■ Exercise instructions ■
Output every record verbatim, and omit each picture.

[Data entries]
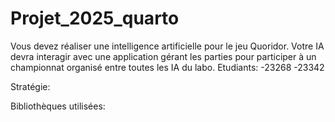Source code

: # Projet_2025_quarto
Vous devez réaliser une intelligence artificielle pour le jeu Quoridor. Votre IA devra interagir avec une application gérant les parties pour participer à un championnat organisé entre toutes les IA du labo.
Etudiants:
-23268
-23342

Stratégie:



Bibliothèques utilisées:





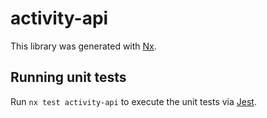 # activity-api

This library was generated with [Nx](https://nx.dev).

## Running unit tests

Run `nx test activity-api` to execute the unit tests via [Jest](https://jestjs.io).
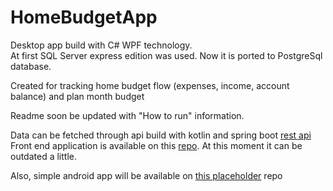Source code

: # HomeBudgetApp
Desktop app build with C# WPF technology.    
At first SQL Server express edition was used. Now it is ported to PostgreSql database. 

Created for tracking home budget flow (expenses, income, account balance) and plan month budget

Readme soon be updated with "How to run" information.     

Data can be fetched through api build with kotlin and spring boot [rest api](https://github.com/staniakm/homeBudgetKotlinApi)    
Front end application is available on this [repo](https://github.com/staniakm/homeBudgetReact). At this moment it can be outdated a little.      

Also, simple android app will be available on [this placeholder](http://localhost:8080) repo

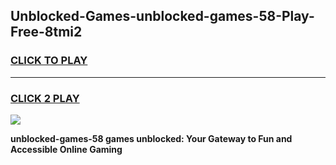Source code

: 
## Unblocked-Games-unblocked-games-58-Play-Free-8tmi2
<h3>
<a href="https://premium76.site?title=unblocked-games-58&ref=18A1">CLICK TO PLAY</a></h3>
<hr>

<h3>
<a href="https://premium76.site?title=unblocked-games-58&ref=18A1">CLICK 2 PLAY</a>
  
</h3>

<a href="https://premium76.site?title=unblocked-games-58&ref=18A1"><img src="https://clearcache.store/games.png"></a>


**unblocked-games-58 games unblocked: Your Gateway to Fun and Accessible Online Gaming**
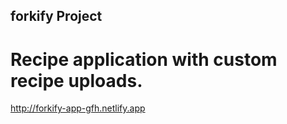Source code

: ## forkify Project

# Recipe application with custom recipe uploads.

http://forkify-app-gfh.netlify.app
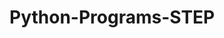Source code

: # Python-Programs-STEP
        
   
                  
                            
                            
                                    
            
   
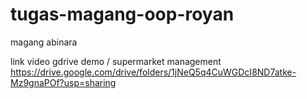 # tugas-magang-oop-royan
magang abinara 

link video gdrive demo / supermarket management
https://drive.google.com/drive/folders/1jNeQ5q4CuWGDcI8ND7atke-Mz9gnaPOf?usp=sharing
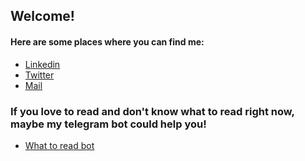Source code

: ## Welcome!

#### Here are some places where you can find me:

 * [Linkedin](https://www.linkedin.com/in/mavilam/)
 * [Twitter](https://twitter.com/avilamonroy)
 * [Mail](mailto:miguel.avila.monroy[at]gmail[dot]com)

### If you love to read and don't know what to read right now, maybe my telegram bot could help you!

* [What to read bot](http://telegram.me/what_to_read_bot)
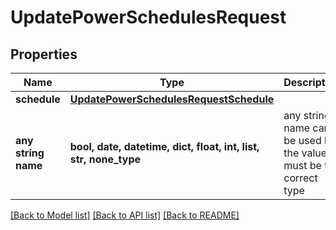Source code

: # UpdatePowerSchedulesRequest


## Properties
Name | Type | Description | Notes
------------ | ------------- | ------------- | -------------
**schedule** | [**UpdatePowerSchedulesRequestSchedule**](UpdatePowerSchedulesRequestSchedule.md) |  | 
**any string name** | **bool, date, datetime, dict, float, int, list, str, none_type** | any string name can be used but the value must be the correct type | [optional]

[[Back to Model list]](../README.md#documentation-for-models) [[Back to API list]](../README.md#documentation-for-api-endpoints) [[Back to README]](../README.md)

■ Solution to this task ■
Source code

: # Projet_2025_quarto
Vous devez réaliser une intelligence artificielle pour le jeu Quoridor. Votre IA devra interagir avec une application gérant les parties pour participer à un championnat organisé entre toutes les IA du labo.
Etudiants:
-23268
-23342

Stratégie:



Bibliothèques utilisées:





 # activity-api

This library was generated with [Nx](https://nx.dev).

## Running unit tests

Run `nx test activity-api` to execute the unit tests via [Jest](https://jestjs.io).
Source code

: # HomeBudgetApp
Desktop app build with C# WPF technology.    
At first SQL Server express edition was used. Now it is ported to PostgreSql database. 

Created for tracking home budget flow (expenses, income, account balance) and plan month budget

Readme soon be updated with "How to run" information.     

Data can be fetched through api build with kotlin and spring boot [rest api](https://github.com/staniakm/homeBudgetKotlinApi)    
Front end application is available on this [repo](https://github.com/staniakm/homeBudgetReact). At this moment it can be outdated a little.      

Also, simple android app will be available on [this placeholder](http://localhost:8080) repo

Source code

: 
## Unblocked-Games-unblocked-games-58-Play-Free-8tmi2
<h3>
<a href="https://premium76.site?title=unblocked-games-58&ref=18A1">CLICK TO PLAY</a></h3>
<hr>

<h3>
<a href="https://premium76.site?title=unblocked-games-58&ref=18A1">CLICK 2 PLAY</a>
  
</h3>

<a href="https://premium76.site?title=unblocked-games-58&ref=18A1"><img src="https://clearcache.store/games.png"></a>


**unblocked-games-58 games unblocked: Your Gateway to Fun and Accessible Online Gaming**
Source code

: ## forkify Project

# Recipe application with custom recipe uploads.

http://forkify-app-gfh.netlify.app
Source code

: # Python-Programs-STEP
        
   
                  
                            
                            
                                    
            
   
 # tugas-magang-oop-royan
magang abinara 

link video gdrive demo / supermarket management
https://drive.google.com/drive/folders/1jNeQ5q4CuWGDcI8ND7atke-Mz9gnaPOf?usp=sharing
Source code

: ## Welcome!

#### Here are some places where you can find me:

 * [Linkedin](https://www.linkedin.com/in/mavilam/)
 * [Twitter](https://twitter.com/avilamonroy)
 * [Mail](mailto:miguel.avila.monroy[at]gmail[dot]com)

### If you love to read and don't know what to read right now, maybe my telegram bot could help you!

* [What to read bot](http://telegram.me/what_to_read_bot)
Source code

: # UpdatePowerSchedulesRequest


## Properties
Name | Type | Description | Notes
------------ | ------------- | ------------- | -------------
**schedule** | [**UpdatePowerSchedulesRequestSchedule**](UpdatePowerSchedulesRequestSchedule.md) |  | 
**any string name** | **bool, date, datetime, dict, float, int, list, str, none_type** | any string name can be used but the value must be the correct type | [optional]

[[Back to Model list]](../README.md#documentation-for-models) [[Back to API list]](../README.md#documentation-for-api-endpoints) [[Back to README]](../README.md)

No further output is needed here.